Reproducing Fame: Printmakers and the Nineteenth Century Stage

Past display archive
27 August 2016 - 31 July 2017

Room 24: case display

Free

William Dowton
by Thomas Charles Wageman, after Samuel De Wilde
published 1 May 1808
NPG D9301

In the nineteenth century the range of live entertainment offered by London’s theatres grew exponentially. Across the city audiences gathered to see spectacles which varied from Shakespearean dramas to contemporary melodramas and farces. As theatres dispersed across the capital, the faces of stage performers also became more visible to their audiences via the medium of print. Portraiture showed the costumes, gestures and expressions of actors and singers to spectators both inside and outside the theatre. The collaboration of artists, printmakers and publishers to create theatrical portraits became widespread in the eighteenth century, but from the early nineteenth century onward, printmaking innovations meant that more varied likenesses could now be produced and sold.

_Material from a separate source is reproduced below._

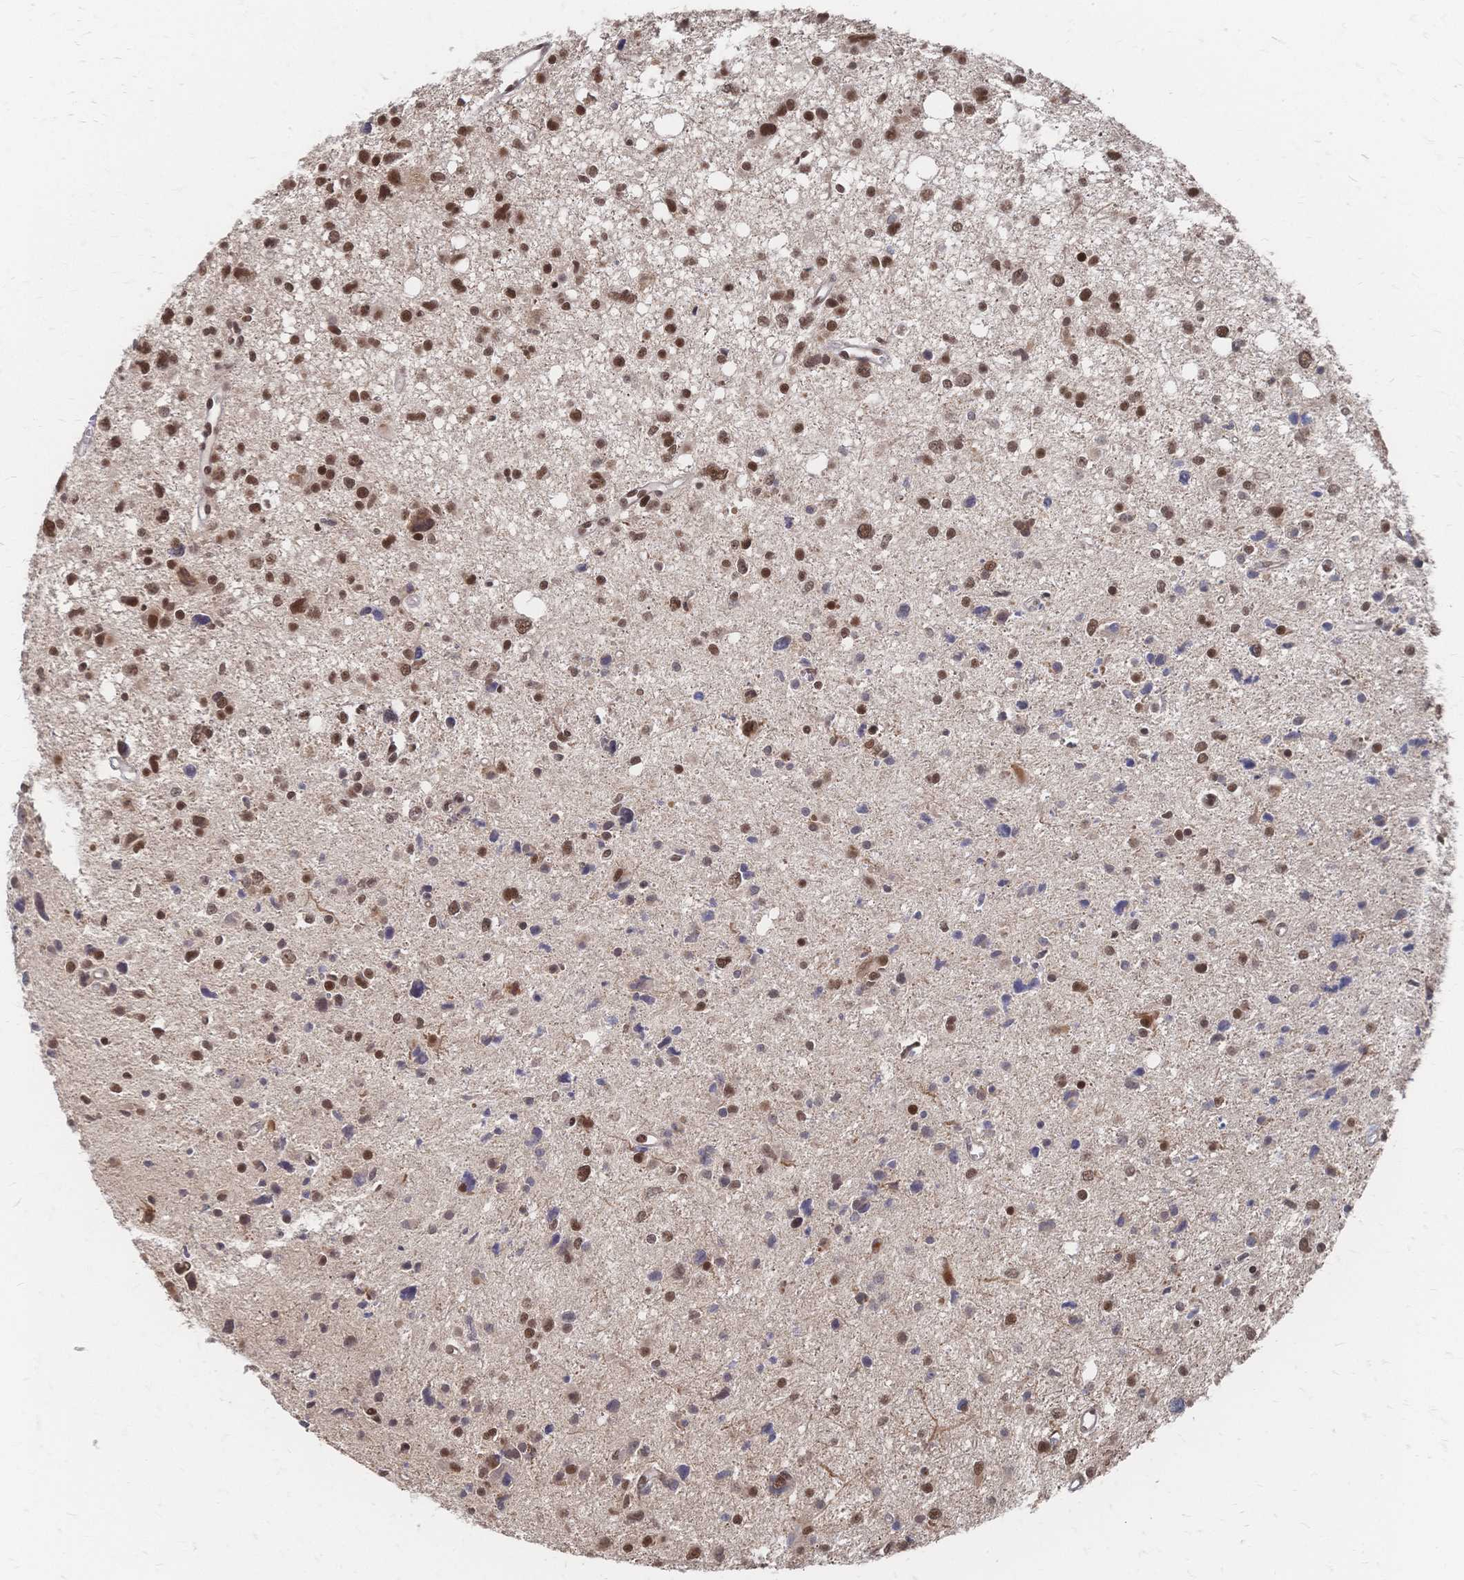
{"staining": {"intensity": "moderate", "quantity": ">75%", "location": "nuclear"}, "tissue": "glioma", "cell_type": "Tumor cells", "image_type": "cancer", "snomed": [{"axis": "morphology", "description": "Glioma, malignant, High grade"}, {"axis": "topography", "description": "Brain"}], "caption": "Protein staining by IHC reveals moderate nuclear staining in approximately >75% of tumor cells in glioma.", "gene": "NELFA", "patient": {"sex": "male", "age": 23}}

Engravings, etchings, mezzotints, aquatints and lithographs of differing quality, colour and price lined print shop windows, illustrated books and filled private folios.

The demand for likenesses of famous stage stars such as Eliza Vestris and Charles William Macready allowed some artists to specialise in theatrical portraiture. This display surveys the depiction and transmission of celebrity through print, highlighting the skill of printmakers who portrayed the ingenuity of the London stage.